The total number of supertall buildings worldwide is now 170. The 530-m (1739-ft) Skidmore, Owings & Merrill LLP (SOM)-designed Tianjin CTF Finance Centre in Tianjin, China, was the tallest building completed this year.
Overall, the number of completed buildings of at least 200 m in 2019 declined by 13.7 percent (there were 146 in 2018). This is the first year in which the overall completion figure declined since the 2010 to 2011 gap, which was attributed to project cancellations during the 2008 recession. Due to the long lead times inherent to skyscraper construction, many of the projects completing this year were conceived and initiated five or more years ago, and thus reflect the development circumstances of a half-decade prior.

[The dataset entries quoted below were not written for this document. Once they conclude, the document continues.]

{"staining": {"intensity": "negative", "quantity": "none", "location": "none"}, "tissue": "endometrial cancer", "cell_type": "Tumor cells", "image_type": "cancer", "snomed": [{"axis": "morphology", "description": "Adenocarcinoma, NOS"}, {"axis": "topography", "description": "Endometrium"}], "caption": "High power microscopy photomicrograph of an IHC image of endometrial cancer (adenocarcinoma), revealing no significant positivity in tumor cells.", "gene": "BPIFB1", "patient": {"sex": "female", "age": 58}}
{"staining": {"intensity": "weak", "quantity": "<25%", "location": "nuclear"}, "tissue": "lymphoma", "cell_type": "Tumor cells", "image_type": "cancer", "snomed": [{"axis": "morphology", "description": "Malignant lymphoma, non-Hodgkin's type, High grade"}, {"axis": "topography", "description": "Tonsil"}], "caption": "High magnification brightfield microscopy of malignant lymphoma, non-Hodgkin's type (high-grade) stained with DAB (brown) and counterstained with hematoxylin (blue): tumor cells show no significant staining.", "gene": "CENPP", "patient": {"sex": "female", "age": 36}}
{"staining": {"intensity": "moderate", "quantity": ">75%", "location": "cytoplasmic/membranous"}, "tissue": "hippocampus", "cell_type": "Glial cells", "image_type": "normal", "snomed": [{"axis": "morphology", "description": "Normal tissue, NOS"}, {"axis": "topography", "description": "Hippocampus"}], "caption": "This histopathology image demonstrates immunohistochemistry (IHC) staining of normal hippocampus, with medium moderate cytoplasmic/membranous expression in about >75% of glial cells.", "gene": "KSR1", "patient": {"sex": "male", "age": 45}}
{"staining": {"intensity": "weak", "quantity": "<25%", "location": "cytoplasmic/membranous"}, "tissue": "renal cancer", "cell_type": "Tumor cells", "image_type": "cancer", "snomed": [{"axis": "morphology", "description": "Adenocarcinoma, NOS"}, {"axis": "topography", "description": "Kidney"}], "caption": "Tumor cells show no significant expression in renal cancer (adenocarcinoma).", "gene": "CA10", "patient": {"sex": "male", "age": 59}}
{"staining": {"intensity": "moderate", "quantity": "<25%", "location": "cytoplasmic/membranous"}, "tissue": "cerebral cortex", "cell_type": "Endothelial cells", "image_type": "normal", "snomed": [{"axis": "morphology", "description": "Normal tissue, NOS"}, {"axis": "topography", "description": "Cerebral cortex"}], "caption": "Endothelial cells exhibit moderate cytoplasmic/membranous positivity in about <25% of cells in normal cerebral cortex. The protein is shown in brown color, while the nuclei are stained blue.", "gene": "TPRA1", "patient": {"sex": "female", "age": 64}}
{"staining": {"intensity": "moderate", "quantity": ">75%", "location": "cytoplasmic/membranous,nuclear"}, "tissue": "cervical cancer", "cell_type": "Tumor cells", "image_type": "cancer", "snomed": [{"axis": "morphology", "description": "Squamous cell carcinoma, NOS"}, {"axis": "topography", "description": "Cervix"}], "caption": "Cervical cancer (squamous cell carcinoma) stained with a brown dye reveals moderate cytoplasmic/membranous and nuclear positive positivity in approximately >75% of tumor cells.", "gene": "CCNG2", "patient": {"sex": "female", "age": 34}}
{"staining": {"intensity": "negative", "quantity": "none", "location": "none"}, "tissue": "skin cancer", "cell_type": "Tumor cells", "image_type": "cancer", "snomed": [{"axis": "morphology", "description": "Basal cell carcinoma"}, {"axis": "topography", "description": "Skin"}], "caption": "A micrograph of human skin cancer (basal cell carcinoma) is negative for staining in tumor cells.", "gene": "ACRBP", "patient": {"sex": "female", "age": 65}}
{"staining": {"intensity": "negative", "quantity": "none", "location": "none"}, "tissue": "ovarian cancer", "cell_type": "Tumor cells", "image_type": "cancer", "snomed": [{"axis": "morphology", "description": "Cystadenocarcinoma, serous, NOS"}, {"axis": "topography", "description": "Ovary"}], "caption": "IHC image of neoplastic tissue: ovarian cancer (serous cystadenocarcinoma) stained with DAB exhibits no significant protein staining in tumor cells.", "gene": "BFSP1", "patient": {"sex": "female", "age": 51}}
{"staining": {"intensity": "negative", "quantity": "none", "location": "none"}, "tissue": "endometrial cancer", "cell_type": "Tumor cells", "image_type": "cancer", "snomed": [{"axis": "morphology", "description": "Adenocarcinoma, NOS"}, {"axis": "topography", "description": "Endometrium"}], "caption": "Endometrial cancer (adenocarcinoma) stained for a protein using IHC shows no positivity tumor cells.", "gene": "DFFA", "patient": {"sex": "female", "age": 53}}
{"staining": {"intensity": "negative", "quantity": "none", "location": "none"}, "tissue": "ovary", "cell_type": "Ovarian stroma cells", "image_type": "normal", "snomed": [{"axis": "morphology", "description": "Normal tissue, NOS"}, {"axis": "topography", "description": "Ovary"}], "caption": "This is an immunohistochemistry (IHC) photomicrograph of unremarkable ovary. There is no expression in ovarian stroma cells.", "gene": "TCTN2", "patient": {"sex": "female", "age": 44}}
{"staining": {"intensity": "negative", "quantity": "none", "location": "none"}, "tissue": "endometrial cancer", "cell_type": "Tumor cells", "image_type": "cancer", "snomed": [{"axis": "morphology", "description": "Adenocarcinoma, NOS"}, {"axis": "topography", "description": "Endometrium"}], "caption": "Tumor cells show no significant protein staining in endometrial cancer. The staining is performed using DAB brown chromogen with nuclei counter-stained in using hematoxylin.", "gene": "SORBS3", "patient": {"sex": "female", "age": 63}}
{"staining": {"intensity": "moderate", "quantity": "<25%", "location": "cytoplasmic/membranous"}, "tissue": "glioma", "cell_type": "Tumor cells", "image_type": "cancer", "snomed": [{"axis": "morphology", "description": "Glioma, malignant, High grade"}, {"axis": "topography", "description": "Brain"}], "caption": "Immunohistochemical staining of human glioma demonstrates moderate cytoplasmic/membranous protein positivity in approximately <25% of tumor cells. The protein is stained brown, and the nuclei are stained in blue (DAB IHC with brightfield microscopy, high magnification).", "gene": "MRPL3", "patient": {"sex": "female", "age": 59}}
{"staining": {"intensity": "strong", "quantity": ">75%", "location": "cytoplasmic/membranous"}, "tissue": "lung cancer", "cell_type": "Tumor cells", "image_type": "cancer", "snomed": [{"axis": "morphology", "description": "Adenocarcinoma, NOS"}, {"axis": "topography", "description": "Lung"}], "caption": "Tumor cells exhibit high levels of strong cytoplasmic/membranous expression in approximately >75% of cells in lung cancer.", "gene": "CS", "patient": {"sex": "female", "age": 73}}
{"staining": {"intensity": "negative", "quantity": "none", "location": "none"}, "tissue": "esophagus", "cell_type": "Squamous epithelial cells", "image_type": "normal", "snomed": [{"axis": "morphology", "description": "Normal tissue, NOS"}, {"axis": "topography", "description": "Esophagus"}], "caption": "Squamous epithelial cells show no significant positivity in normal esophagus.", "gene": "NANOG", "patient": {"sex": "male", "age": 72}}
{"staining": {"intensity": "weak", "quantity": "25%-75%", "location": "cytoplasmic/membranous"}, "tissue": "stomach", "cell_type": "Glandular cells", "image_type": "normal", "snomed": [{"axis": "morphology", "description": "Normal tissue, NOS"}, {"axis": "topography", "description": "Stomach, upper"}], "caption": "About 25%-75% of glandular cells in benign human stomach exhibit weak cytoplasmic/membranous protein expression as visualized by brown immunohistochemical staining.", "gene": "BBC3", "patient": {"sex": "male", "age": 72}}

However, 2019 was a significant year for some areas that did not already have an abundance of tall buildings, and in some cases, had never been on the 200-m-plus list before.
The African continent and the nation of Algeria got a new tallest building: the Great Mosque of Algiers (265 m [869 ft]), and on the opposite end of Africa, the Leonardo (227 m [745 ft]) in Johannesburg, South Africa, became that nation’s new tallest building, and the second-tallest building on the continent.
Europe also gained a new tallest building—the Lakhta Center (462 m [1516 ft]) in St. Petersburg, Russia, and Brazil completed the Infinity Coast Tower (235 m [771 m]), which is the country’s first building to exceed 200 m, despite being a nation of many tall buildings.